Posted at 6:58 PM, May 22, 2017
and last updated 2017-05-23 11:54:29-04

LEHI, Utah -- Utah County residents now have access to a potentially life-saving smartphone app.

"PulsePoint Respond" is designed to alert people who are trained in CPR and willing to assist in an emergency situation before local emergency responders arrive.

Officials from the Lehi Fire Department and Mountain Point Medical Center are encouraging people to learn CPR and then download the app.

This is how it works:
You download the app and then when someone calls 911 with an emergency that requires CPR, dispatch in Utah County will send an alert to anyone with the app who is located nearby. That person can respond or decline to respond.

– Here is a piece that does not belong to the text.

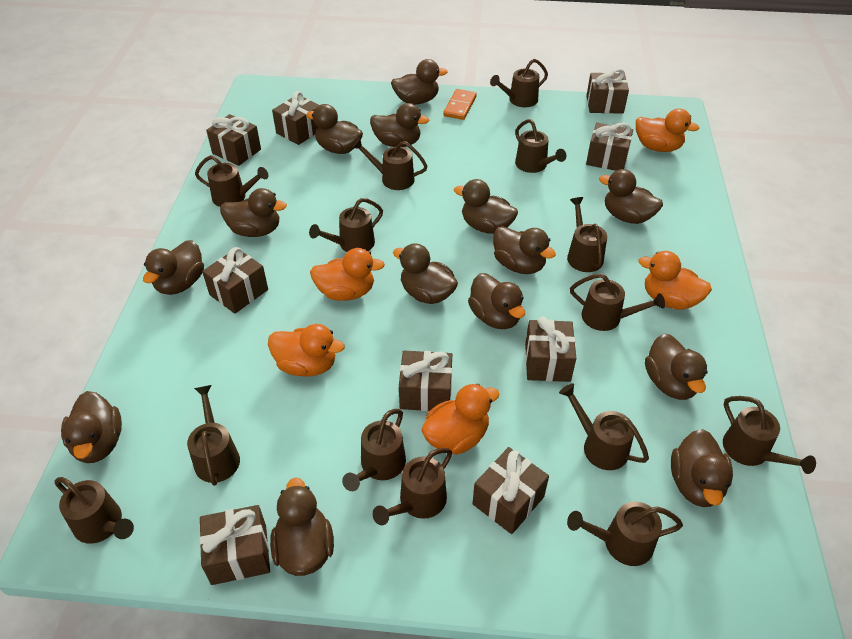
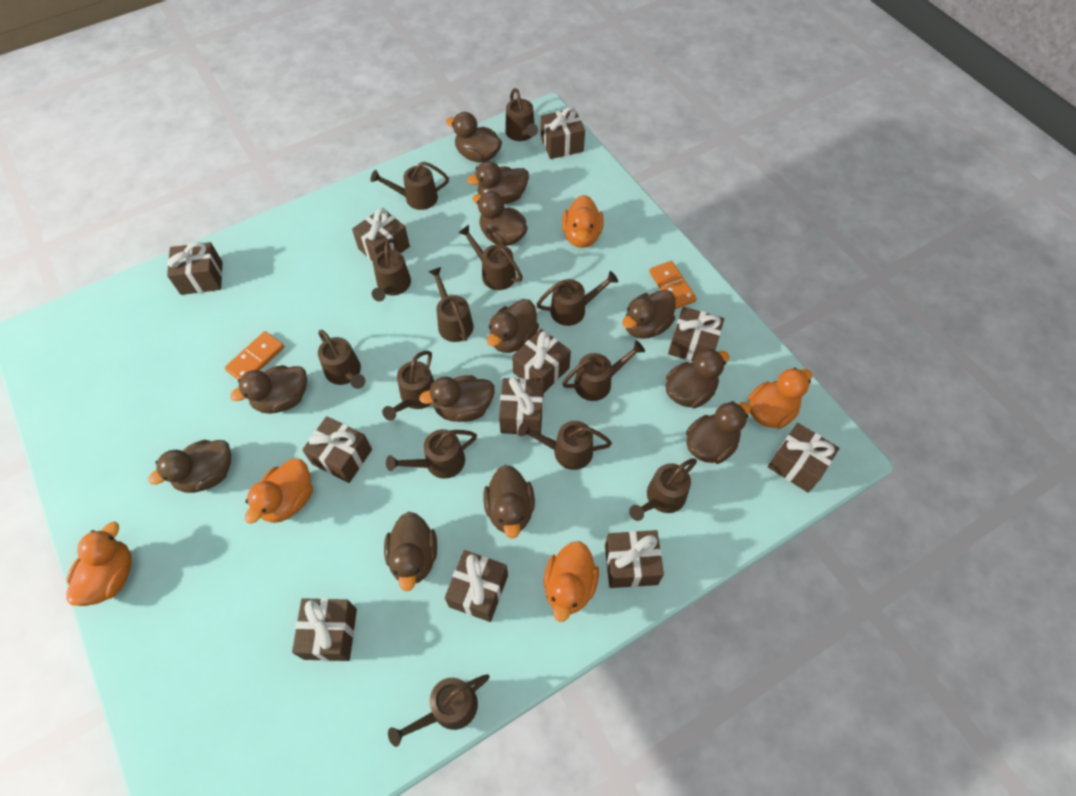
brown duck: 14 -> 12
brown gift: 9 -> 11
brown watering can: 14 -> 13
orange domino: 1 -> 2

“It’s like an Amber Alert,” explains Lehi Fire Department’s firefighter and paramedic, Bronson Smith. “They'll (Dispatch) send it out show to them where the nearest emergency is and show them where they're at.”

Smith initiated the app idea two years ago and worked with other agencies to get it organized through Utah County dispatch.

He said in cities outside of Utah that use the app, the survival rate for victims needing CPR have gone up 40 percent.

“We have a response time of, if somebody calls 911 we get alerted, we get to a scene in four to eight minutes,” said Smith. “For every minute CPR is not being done, surviving goes down about ten percent.”

He said it only takes ten minutes to learn CPR, and a class to get certified through his fire department.

The American Heart Association has CPR videos that you can learn the basics of hand compressions for CPR.

A mother named Hillary Horman is also encouraging people in Utah County to download the app. Her son almost drowned four years ago at Lehi’s Cranberry Farms Neighborhood Pool. If it weren’t for off-duty firefighters who were also at the pool with their families, her son would have likely died that day.

“I dare say that if I had to wait for EMS - as quickly as they were able to get there - I do think my son’s outcome would have not been the same had he not received CPR in those first couple of crucial minutes," said Horman.

She believes people everywhere need to know CPR and download the app so they can be there for other people like her off-duty firefighters were there for her son.